3. Liability under the Safety Responsibility Act

Minn. Stat. § 170.54 (1998) provides that the owner of a motor vehicle is vicariously liable for damages caused by one who is operating the vehicle with the owner's consent. Milbank Mut. Ins. Co. v. United States Fidelity & Guar. Co., 332 N.W.2d 160, 167 (Minn. 1983). Minn. Stat. § 168A.10 (1998) creates a rebuttable presumption that the owner of record is the owner. See Welle v. Prozinski, 258 N.W.2d 912, 916 (Minn. 1977). Therefore, because the title was not transferred, the pickup's presumed owner of record at the time of the accident was Stoffel, who had sold it to respondents. But the purchase agreement by which respondents sold the pickup to Gumtow rebuts the presumption that either Stoffel or respondent owned it.

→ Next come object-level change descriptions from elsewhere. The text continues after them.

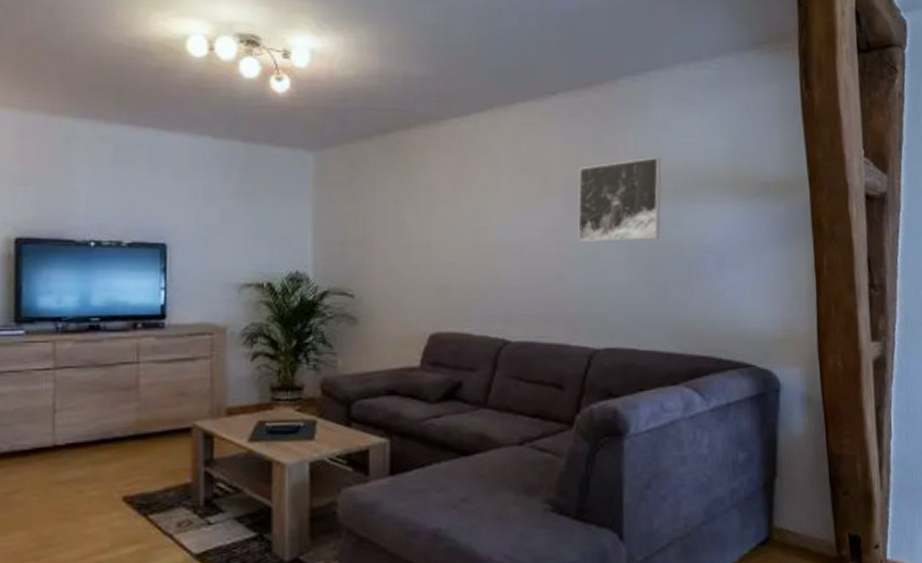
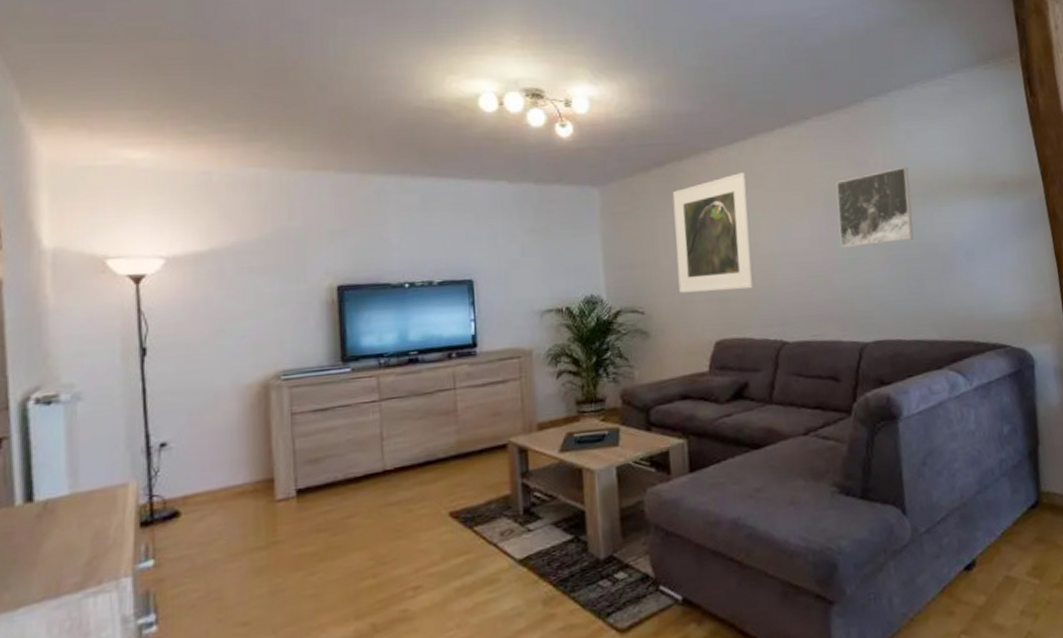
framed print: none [394,147,480,279] -> present [672,171,754,293]

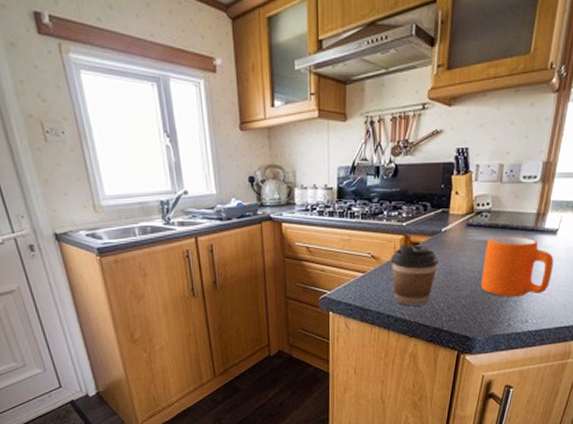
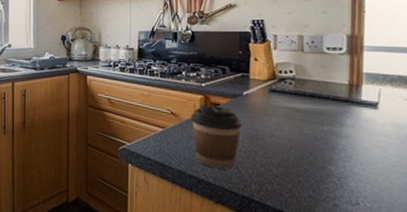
mug: present [480,236,554,297] -> none [293,104,381,173]

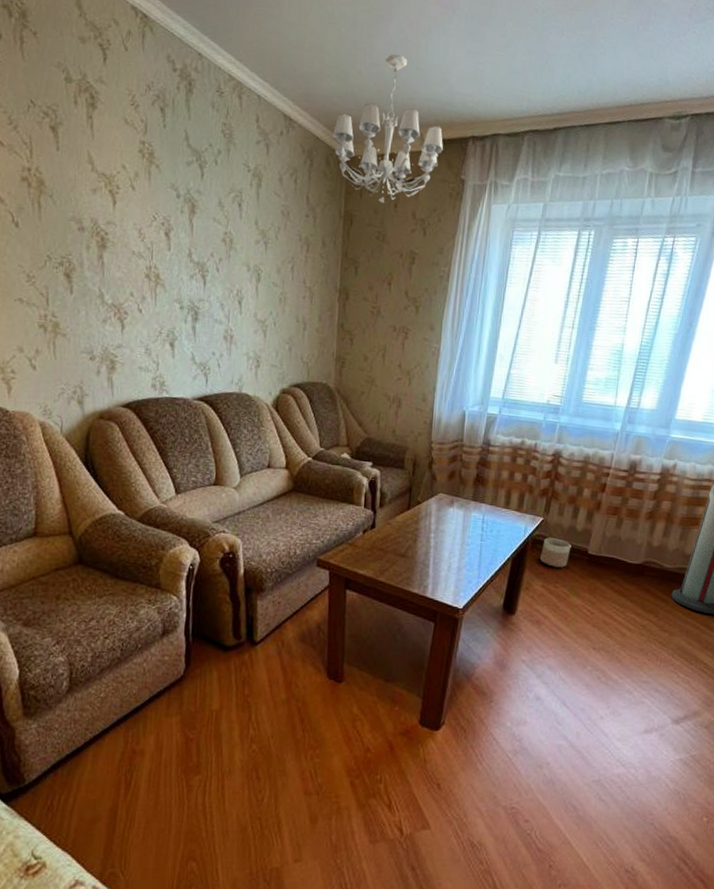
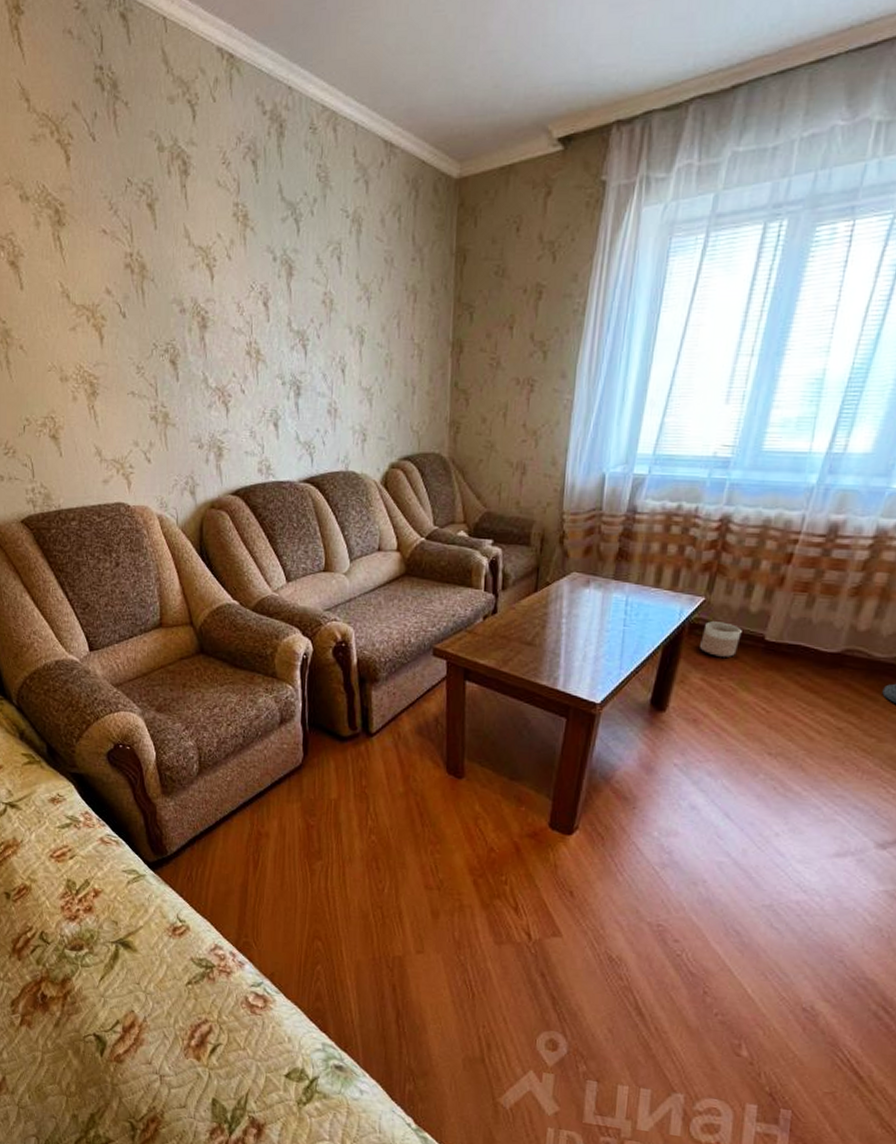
chandelier: present [332,54,444,204] -> none [440,32,579,229]

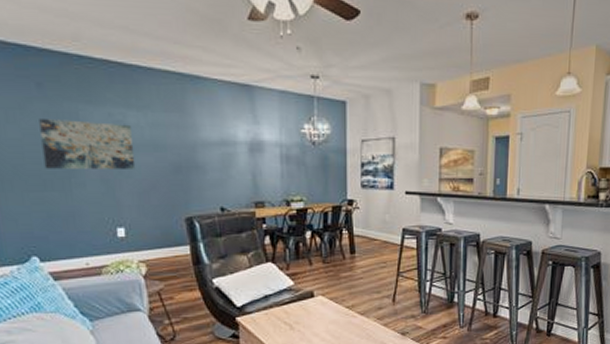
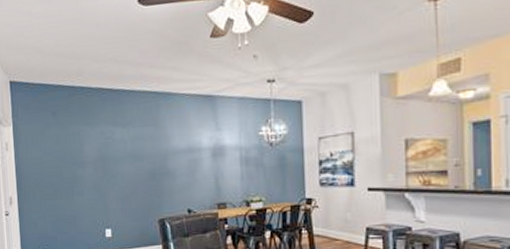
wall art: present [39,117,136,171] -> none [53,139,120,181]

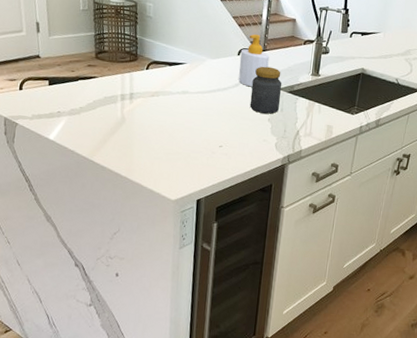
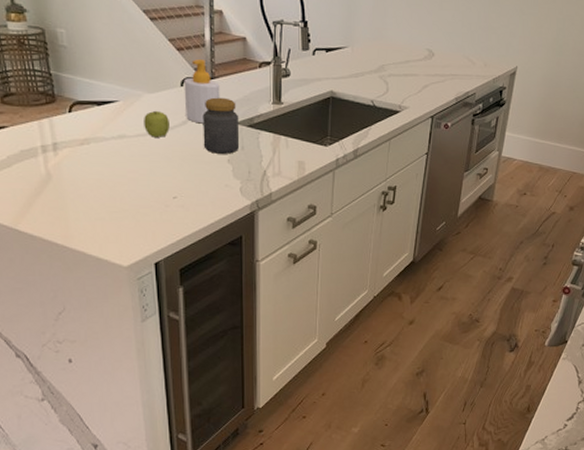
fruit: none [204,73,225,96] -> present [144,110,170,137]

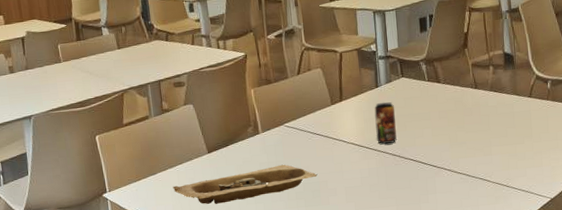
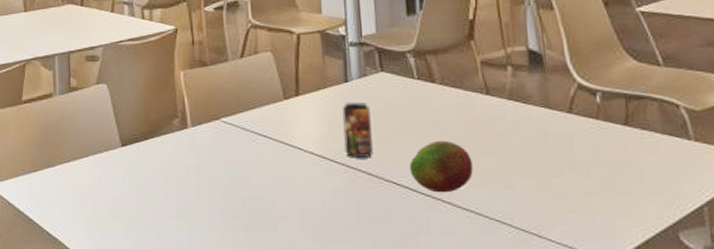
takeout container: present [172,164,318,204] -> none [74,171,262,213]
fruit: none [422,125,465,164] -> present [410,140,473,193]

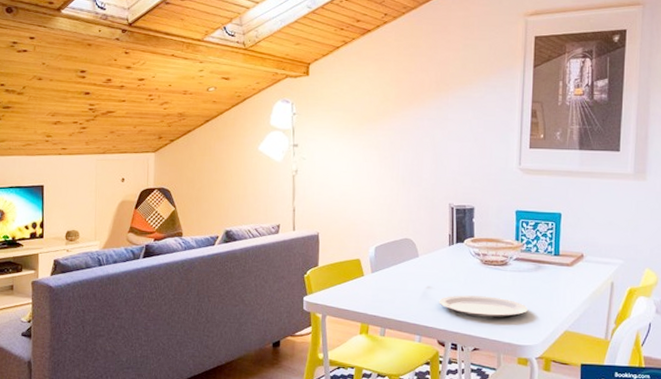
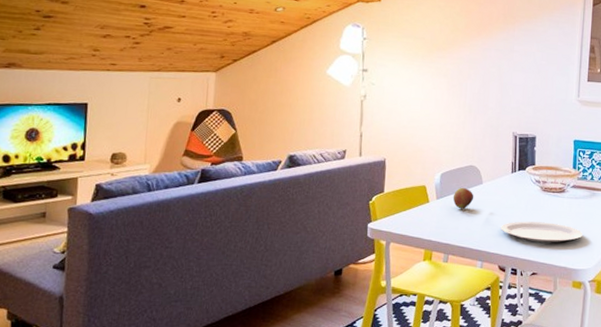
apple: none [388,260,410,283] -> present [452,187,474,209]

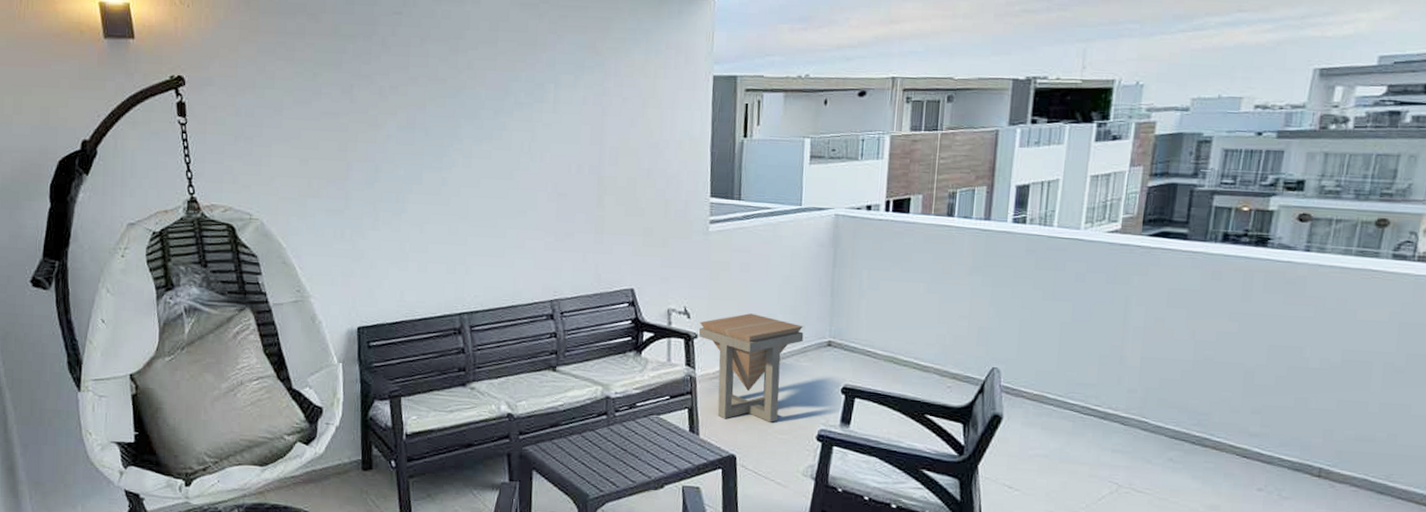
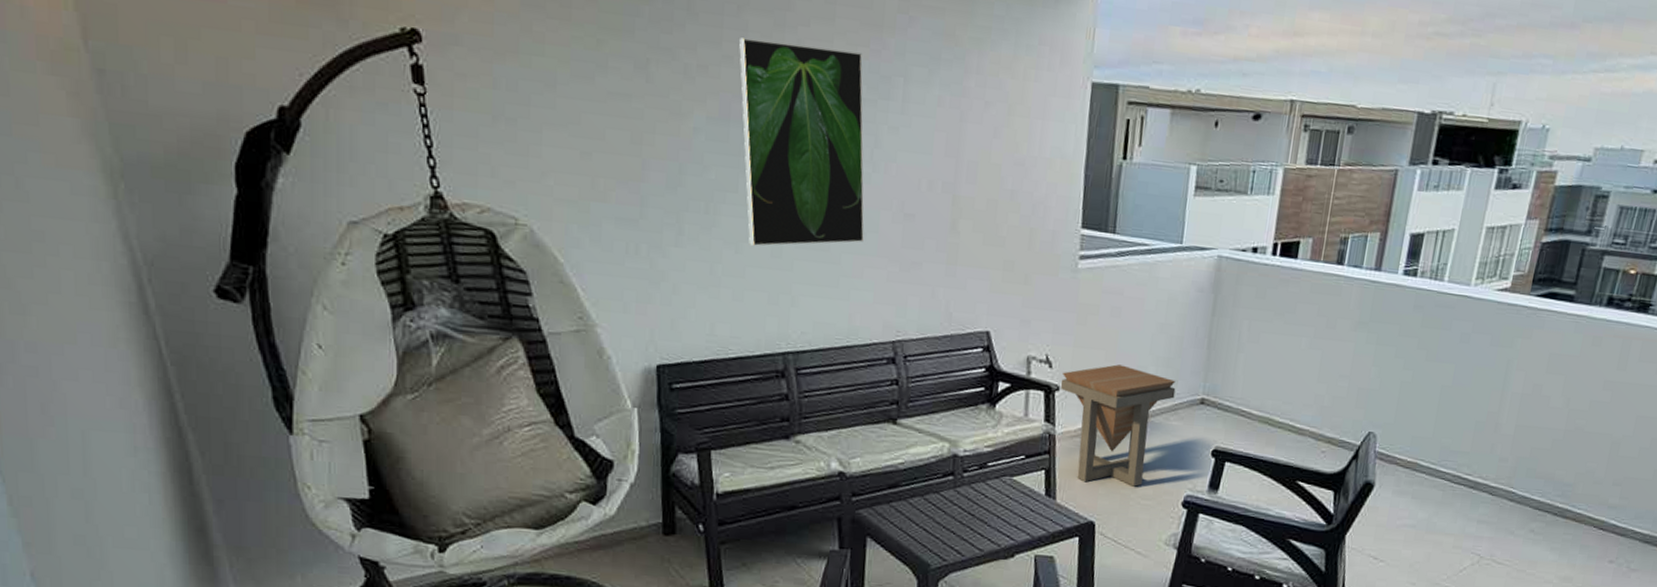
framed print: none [422,63,525,226] -> present [739,38,864,246]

Appellant contends that the purchase agreement is void because it represents Gumtow as the owner when the real owner was Harrell. That distinction, however, is irrelevant to this appeal: whether ownership of the pickup passed to Gumtow or to Harrell, it passed from respondents, and respondents are therefore not liable as the owner under the Safety Responsibility Act. [3]


Respondents had no duty to determine the status of Harrell's license. They did not negligently entrust the pickup to him when they sold it to Gumtow and they did not own the pickup when the accident occurred. Respondents are not liable to appellant.

Affirmed; motion granted.


[1] Appellant's claims against Gumtow and Harrell, neither of whom is insured, are pending.

[2] In Dodge Ctr. v. Anderson, 244 Cal. Rptr. 789 (Cal. Ct. App. 1988), review denied (Cal. May 19, 1988), a case with very similar facts brought by victims of a collision with a truck sold to and driven by an unlicensed driver against the truck's seller, the court expressed doubt that a sales transaction could give rise to negligent entrustment liability, id. at 792, and reiterated a dealer's right to assume that a buyer will obey the law. Id at 794. See also Sligh v. First Nat'l Bank, 735 So.2d 963, 969-70 (Miss. 1999) (no negligent entrustment in sale of motor vehicle to an alcoholic because seller no longer had ownership of or control over the car); Day v. Williams, 670 So.2d 914, 916 (Ala. 1995) (no negligent entrustment where a seller was unaware that the buyer, an experienced adult driver, did not possess a license and seller had no control or dominion over the vehicle when the accident occurred); Sansonetti v. City of St. Joseph, 976 S.W.2d 572, 579 (Mo. Ct. App. 1998) (no negligent entrustment claim because seller had permanently relinquished car to buyer two weeks prior to the accident); Kirk v. Miller, 644 P.2d 486, 490 (Kan. Ct. App. 1982) (no negligent entrustment claim against seller who no longer owned vehicle when no evidence indicated that seller knew buyer was an incompetent driver and had no liability insurance), review denied (Kan. June 28, 1982); Sikora v. Wade, 342 A.2d 580, 582 (N.J. Super. Ct. Law Div. 1975) (attaching liability to a vendor who sold a car without investigating the purchaser's background would “unduly hamper commerce and would pose an undue burden on ordinary business relationships”); Rush v. Smitherman, 294 S.W.2d 873, 876 (Tex. App. 1956) (holding that liability for negligently entrusting a vehicle to an unlicensed driver is part of the law of bailments, but not part of the law of sales or gifts); but see Small v. St. Francis Hosp., 581 N.E.2d 154, 157-58 (Ill. App. Ct. 1991) (negligent entrustment “when a car seller has reason to know that a prospective buyer is underage, unlicensed, or otherwise incompetent”); Kahlenberg v. Goldstein, 431 A.2d 76, 81-82 (Md. 1981) (negligent entrustment claim where a father purchased a car for his son knowing of the son's reckless driving propensity).

[3] We grant respondents' motion to strike parts of appellant's brief and appendix because they discuss or include matters not part of the record before the district court. See Minn. R. Civ. App. P. 110.01 (defining the record as the papers filed in the trial court, the exhibits, and the transcript).